[[ DATA EXTRACT open ]]

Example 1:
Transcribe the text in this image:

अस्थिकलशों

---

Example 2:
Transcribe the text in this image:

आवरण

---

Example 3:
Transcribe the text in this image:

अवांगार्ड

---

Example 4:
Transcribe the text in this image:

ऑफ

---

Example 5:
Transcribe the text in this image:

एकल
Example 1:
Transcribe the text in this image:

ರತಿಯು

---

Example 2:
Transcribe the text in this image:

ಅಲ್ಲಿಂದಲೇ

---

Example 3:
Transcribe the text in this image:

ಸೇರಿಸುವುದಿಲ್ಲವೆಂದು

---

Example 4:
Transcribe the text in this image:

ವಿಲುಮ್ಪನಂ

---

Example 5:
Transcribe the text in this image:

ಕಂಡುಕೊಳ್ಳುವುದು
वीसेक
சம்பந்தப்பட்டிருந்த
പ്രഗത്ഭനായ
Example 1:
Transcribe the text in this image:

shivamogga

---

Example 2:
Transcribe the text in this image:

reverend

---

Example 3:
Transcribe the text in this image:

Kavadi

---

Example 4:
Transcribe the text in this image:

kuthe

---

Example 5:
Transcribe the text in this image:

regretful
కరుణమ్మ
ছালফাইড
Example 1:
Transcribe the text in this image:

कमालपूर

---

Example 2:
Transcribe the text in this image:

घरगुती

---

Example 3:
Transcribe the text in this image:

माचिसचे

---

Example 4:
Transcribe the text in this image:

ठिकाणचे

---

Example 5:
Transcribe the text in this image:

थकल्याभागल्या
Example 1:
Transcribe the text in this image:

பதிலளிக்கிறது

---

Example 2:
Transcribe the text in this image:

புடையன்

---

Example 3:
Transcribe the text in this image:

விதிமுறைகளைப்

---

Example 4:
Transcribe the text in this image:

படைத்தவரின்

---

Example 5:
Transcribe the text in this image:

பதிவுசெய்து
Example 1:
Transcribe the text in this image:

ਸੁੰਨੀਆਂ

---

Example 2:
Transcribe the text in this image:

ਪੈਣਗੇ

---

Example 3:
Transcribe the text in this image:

[[ DATA EXTRACT closed ]]

DESCRIPTION OF THE TASK >> Transcribe the full listing exactly, leaving out no line.

EXERCISE RESULT >>
Example 1:
Transcribe the text in this image:

अस्थिकलशों

---

Example 2:
Transcribe the text in this image:

आवरण

---

Example 3:
Transcribe the text in this image:

अवांगार्ड

---

Example 4:
Transcribe the text in this image:

ऑफ

---

Example 5:
Transcribe the text in this image:

एकल
Example 1:
Transcribe the text in this image:

ರತಿಯು

---

Example 2:
Transcribe the text in this image:

ಅಲ್ಲಿಂದಲೇ

---

Example 3:
Transcribe the text in this image:

ಸೇರಿಸುವುದಿಲ್ಲವೆಂದು

---

Example 4:
Transcribe the text in this image:

ವಿಲುಮ್ಪನಂ

---

Example 5:
Transcribe the text in this image:

ಕಂಡುಕೊಳ್ಳುವುದು
वीसेक
சம்பந்தப்பட்டிருந்த
പ്രഗത്ഭനായ
Example 1:
Transcribe the text in this image:

shivamogga

---

Example 2:
Transcribe the text in this image:

reverend

---

Example 3:
Transcribe the text in this image:

Kavadi

---

Example 4:
Transcribe the text in this image:

kuthe

---

Example 5:
Transcribe the text in this image:

regretful
కరుణమ్మ
ছালফাইড
Example 1:
Transcribe the text in this image:

कमालपूर

---

Example 2:
Transcribe the text in this image:

घरगुती

---

Example 3:
Transcribe the text in this image:

माचिसचे

---

Example 4:
Transcribe the text in this image:

ठिकाणचे

---

Example 5:
Transcribe the text in this image:

थकल्याभागल्या
Example 1:
Transcribe the text in this image:

பதிலளிக்கிறது

---

Example 2:
Transcribe the text in this image:

புடையன்

---

Example 3:
Transcribe the text in this image:

விதிமுறைகளைப்

---

Example 4:
Transcribe the text in this image:

படைத்தவரின்

---

Example 5:
Transcribe the text in this image:

பதிவுசெய்து
Example 1:
Transcribe the text in this image:

ਸੁੰਨੀਆਂ

---

Example 2:
Transcribe the text in this image:

ਪੈਣਗੇ

---

Example 3:
Transcribe the text in this image:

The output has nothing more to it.